The absence of governance documentation does not just increase your medico-legal risk — it can directly affect your insurability. An insurer who discovers after an incident that a practice had no AI governance framework may question whether the claim falls within the policy's terms.

Real-world scenarios

Consider three scenarios that illustrate how governance documentation changes outcomes:

Scenario A: AI misses a fracture, governance in place. The AI tool is registered, its limitations are documented (validated for long bone fractures, not complex pelvic fractures), performance monitoring shows a 94% concordance rate for its intended use, and the radiologist's workflow requires independent review of all studies. The miss is a clinical error, but the practice can demonstrate it governed the AI responsibly. The legal exposure is contained.

Scenario B: AI misses a fracture, no governance. Same clinical outcome, but the practice has no tool register, no documentation of the AI's intended use, no performance data, and no evidence that radiologists independently review AI-flagged studies. The practice cannot demonstrate it understood what the tool did or whether it was working correctly. The legal exposure is substantially greater.

Scenario C: AI generates a false positive, patient harmed by unnecessary procedure. The AI flags a lesion that leads to an unnecessary biopsy with complications. If the practice can show it monitored the AI's false positive rate and the rate was within acceptable clinical parameters, the outcome is defensible. If the practice never tracked false positive rates, it cannot demonstrate it was governing the tool at all.

What to do now

The medico-legal framework for AI in radiology is still forming. Case law is sparse, regulatory guidance is evolving, and insurers are still calibrating their risk models. But the direction is consistent: practices that can demonstrate structured AI governance will be treated differently from those that cannot.
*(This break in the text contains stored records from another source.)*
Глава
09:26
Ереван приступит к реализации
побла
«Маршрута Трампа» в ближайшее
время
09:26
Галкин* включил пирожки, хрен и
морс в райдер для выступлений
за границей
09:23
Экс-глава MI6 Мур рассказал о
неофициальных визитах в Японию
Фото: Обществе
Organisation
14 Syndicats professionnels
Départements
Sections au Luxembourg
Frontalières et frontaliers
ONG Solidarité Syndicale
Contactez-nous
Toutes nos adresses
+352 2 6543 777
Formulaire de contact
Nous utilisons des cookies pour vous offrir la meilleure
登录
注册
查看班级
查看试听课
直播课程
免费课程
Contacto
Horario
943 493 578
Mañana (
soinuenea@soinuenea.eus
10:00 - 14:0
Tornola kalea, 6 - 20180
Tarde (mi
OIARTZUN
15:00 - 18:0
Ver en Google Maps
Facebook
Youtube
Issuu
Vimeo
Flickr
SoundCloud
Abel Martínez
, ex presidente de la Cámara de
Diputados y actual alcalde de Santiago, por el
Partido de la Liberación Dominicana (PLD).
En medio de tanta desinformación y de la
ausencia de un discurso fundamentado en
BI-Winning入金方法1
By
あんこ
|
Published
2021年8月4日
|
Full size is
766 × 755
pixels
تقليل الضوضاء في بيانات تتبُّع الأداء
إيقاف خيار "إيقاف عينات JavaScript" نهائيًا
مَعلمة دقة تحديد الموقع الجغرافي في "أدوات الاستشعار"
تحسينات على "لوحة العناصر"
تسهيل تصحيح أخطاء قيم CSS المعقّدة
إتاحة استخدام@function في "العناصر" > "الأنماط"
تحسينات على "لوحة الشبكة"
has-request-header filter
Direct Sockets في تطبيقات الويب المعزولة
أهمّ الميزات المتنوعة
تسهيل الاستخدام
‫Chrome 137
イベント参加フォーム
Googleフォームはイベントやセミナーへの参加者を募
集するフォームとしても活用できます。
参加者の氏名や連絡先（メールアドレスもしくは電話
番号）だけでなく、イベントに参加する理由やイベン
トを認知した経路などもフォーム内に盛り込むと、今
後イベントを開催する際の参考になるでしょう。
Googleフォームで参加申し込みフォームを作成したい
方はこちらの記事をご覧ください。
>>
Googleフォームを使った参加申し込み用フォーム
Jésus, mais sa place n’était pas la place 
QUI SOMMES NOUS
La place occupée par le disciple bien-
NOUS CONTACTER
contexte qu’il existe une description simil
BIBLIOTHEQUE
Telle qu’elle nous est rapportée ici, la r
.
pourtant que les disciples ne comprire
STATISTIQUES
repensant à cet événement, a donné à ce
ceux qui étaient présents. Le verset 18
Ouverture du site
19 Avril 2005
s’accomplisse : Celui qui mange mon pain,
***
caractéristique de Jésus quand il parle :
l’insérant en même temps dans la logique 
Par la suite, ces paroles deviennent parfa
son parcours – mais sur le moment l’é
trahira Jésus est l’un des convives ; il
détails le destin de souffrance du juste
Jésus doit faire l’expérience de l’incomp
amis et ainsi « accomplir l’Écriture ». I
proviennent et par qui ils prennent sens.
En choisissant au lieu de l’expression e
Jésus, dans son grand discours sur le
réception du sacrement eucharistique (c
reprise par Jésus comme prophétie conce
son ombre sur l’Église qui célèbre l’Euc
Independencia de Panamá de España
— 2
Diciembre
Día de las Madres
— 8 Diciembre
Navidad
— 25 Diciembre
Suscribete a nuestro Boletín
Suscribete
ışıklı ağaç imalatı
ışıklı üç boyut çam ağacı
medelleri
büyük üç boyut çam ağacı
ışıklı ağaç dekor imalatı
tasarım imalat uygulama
Documentation is the foundation. If you can produce a tool register, risk assessments, performance data, human oversight evidence, and incident logs, you have a defensible governance framework. If you cannot, you are relying on the hope that nothing goes wrong — and in clinical practice, that is not a strategy.

The time to build your governance framework is before the adverse event, not after. Every week without documentation is a week of unrecoverable risk.